Lors du colloque, les étudiants de l’UQÀM ont abordé des questions concernant les religions dans l’espace public contemporain comme les accommodements raisonnables, les étudiants de Concordia ont mis l’accent sur la question des médias, tandis que les étudiants de l’Université Laval ont choisi d’axer leurs travaux sur le rôle du chercheur en sciences des religions dans l’espace public contemporain. Tel qu’envisagé par l’équipe de l’Université Laval, le paradoxe, et en même temps le défi, de ce séminaire consistait à ancrer les étudiants dans leurs propres recherches doctorales tout en dépassant le côté pointu et hermétique de ces dernières. Un des objectifs de ce séminaire était ainsi de faire dialoguer entre eux des étudiants peinant sur des sujets fort différents les uns des autres et spontanément portés à monologuer.

L’équipe de l’Université Laval était composée de six étudiants placés sous ma supervision. Pour des raisons personnelles, qui n’ont rien à voir avec la qualité ou l’intérêt du travail qui avait été fait, deux de ces étudiants ont choisi de ne pas poursuivre plus avant l’aventure et de ne pas retravailler leur contribution en vue de la publication. Quatre étudiants ont décidé de publier le résultat de leurs recherches et leurs contributions donnent une excellente idée des fructueux débats auxquels ce séminaire a donné lieu.

— Diane Denis se spécialise dans le domaine du bouddhisme tibétain et étudie le Dharmadharmatāvibhāga (« La distinction entre les phénomènes et leur vraie nature »), un texte du troisième siècle de notre ère attribué à un certain Maitreya. Dans un article qu’elle intitule « Le rôle d’une spécialiste en études bouddhiques dans l’espace public québécois actuel », Mme Denis mène une enquête sur les positions variées et souvent contradictoires que bouddhistes, spécialistes du bouddhisme et sympathisants de spiritualités contemporaines prennent par rapport à l’auteur de ce petit traité. L’analyse de ces données lui permet de réfléchir à la façon dont les spécialistes interviennent sur la place publique, parfois même sans s’en rendre compte.
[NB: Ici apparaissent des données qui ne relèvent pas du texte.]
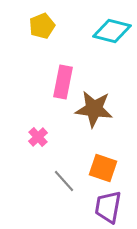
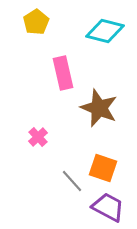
yellow pentagon: moved 6 px left, 4 px up; rotated 10 degrees counterclockwise
cyan diamond: moved 7 px left
pink rectangle: moved 9 px up; rotated 24 degrees counterclockwise
brown star: moved 5 px right, 1 px up; rotated 15 degrees clockwise
gray line: moved 8 px right
purple trapezoid: rotated 108 degrees clockwise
— Julio Cesar Dias Chaves fait sa thèse sur l’apocalyptique dans le codex V de la collection d’écrits coptes de Nag Hammadi et son rapport avec la littérature copte du quatrième siècle. Dans « De l’apocalyptique et de la gnose ancienne à ses avatars contemporains : réflexions d’un étudiant du codex V de Nag Hammadi », il réfléchit au rôle d’un chercheur qui se spécialise en christianisme ancien, et plus particulièrement sur la littérature apocalyptique et la gnose, dans un espace public à l’affût de toute nouvelle découverte susceptible de déstabiliser le christianisme, ainsi qu’à la réception de son propre travail de spécialiste par le grand public.
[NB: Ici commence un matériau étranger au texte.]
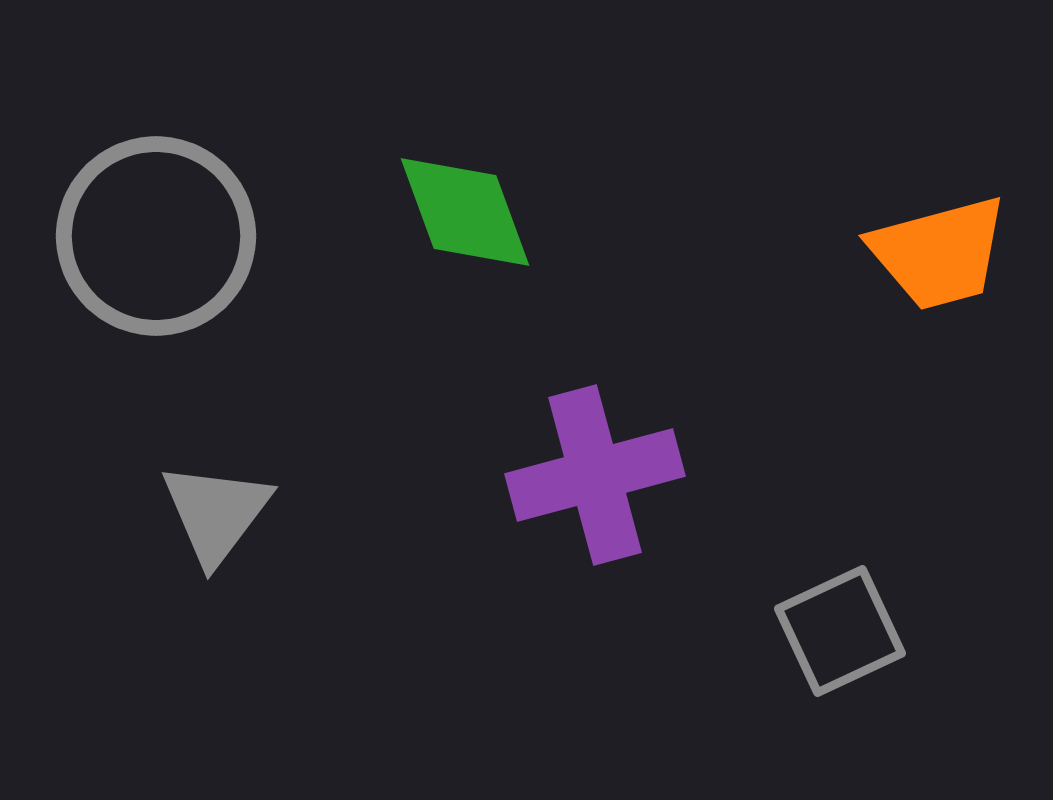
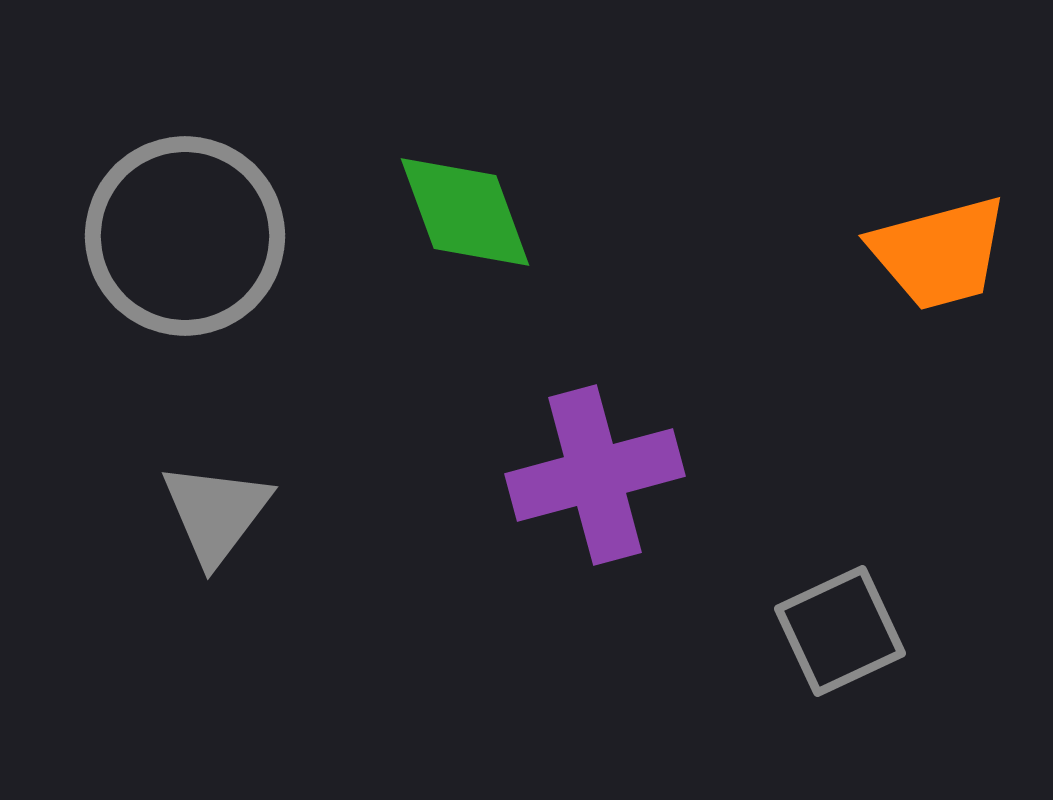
gray circle: moved 29 px right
— Eric Crégheur étudie les LivresdeIéou, un traité gnostique généralement daté du quatrième siècle de notre ère, conservé uniquement en copte et encore très peu connu. Sa contribution, intitulée « Les facteurs régissant la réception publique d’un texte ancien », s’interroge sur les raisons qui font qu’un texte ancien surgisse dans l’espace public contemporain, ou au contraire paraisse dénué de tout intérêt.
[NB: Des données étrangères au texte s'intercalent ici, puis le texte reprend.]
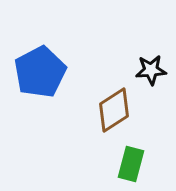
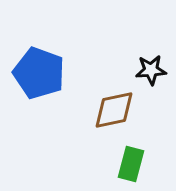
blue pentagon: moved 1 px left, 1 px down; rotated 24 degrees counterclockwise
brown diamond: rotated 21 degrees clockwise
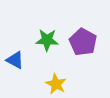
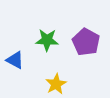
purple pentagon: moved 3 px right
yellow star: rotated 15 degrees clockwise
— Une dernière contribution est intitulée : « Le débat sur l’implantation de tribunaux islamiques tel que reflété par les journaux québécois La Presse et Le Devoir (2003-2005) ». Mohammed Zehiri s’y demande si un chercheur qui se spécialise sur la question de l’évolution de la magistrature au Maroc avant et après la période de l’indépendance de ce pays peut également contribuer à un débat concernant l’éventuelle implantation de tribunaux d’arbitrage islamiques, qui a déjà eu lieu surtout en Ontario il y a quelques années et qui peut toujours resurgir au Québec.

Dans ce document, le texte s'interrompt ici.